Supplied material —

=== Begin Enclosure ===

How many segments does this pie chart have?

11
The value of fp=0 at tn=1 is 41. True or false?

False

=== End Enclosure ===
=== Begin Enclosure ===

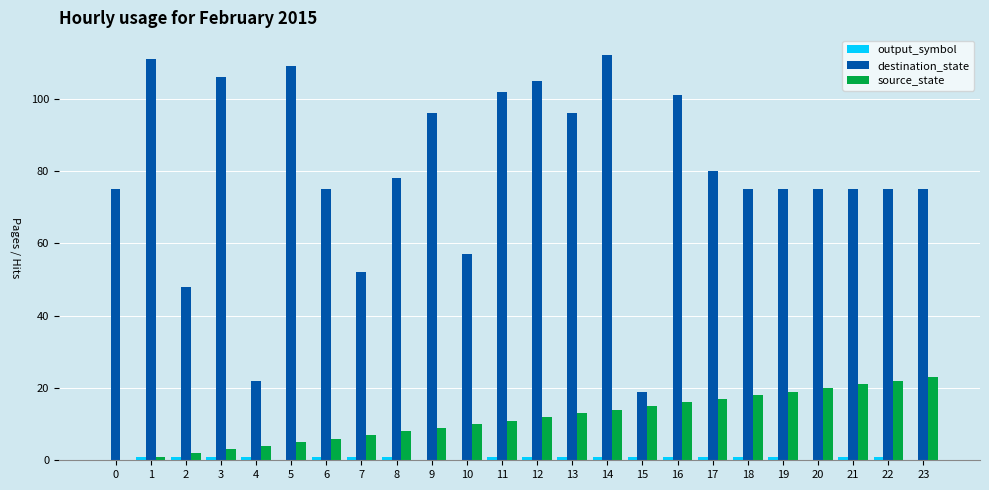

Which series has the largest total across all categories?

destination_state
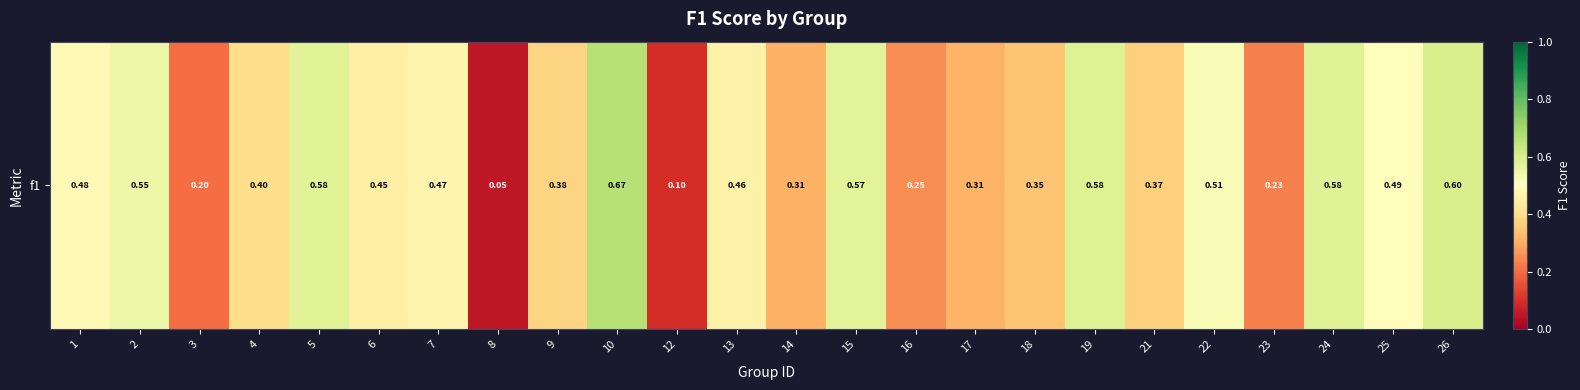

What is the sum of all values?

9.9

=== End Enclosure ===

Problem — Please reproduce the entries from the line containing "How many segments does this pie chart have?" through the line containing "The value of", leaving every line unchanged.

Solution —
How many segments does this pie chart have?

11
The value of fp=0 at tn=1 is 41. True or false?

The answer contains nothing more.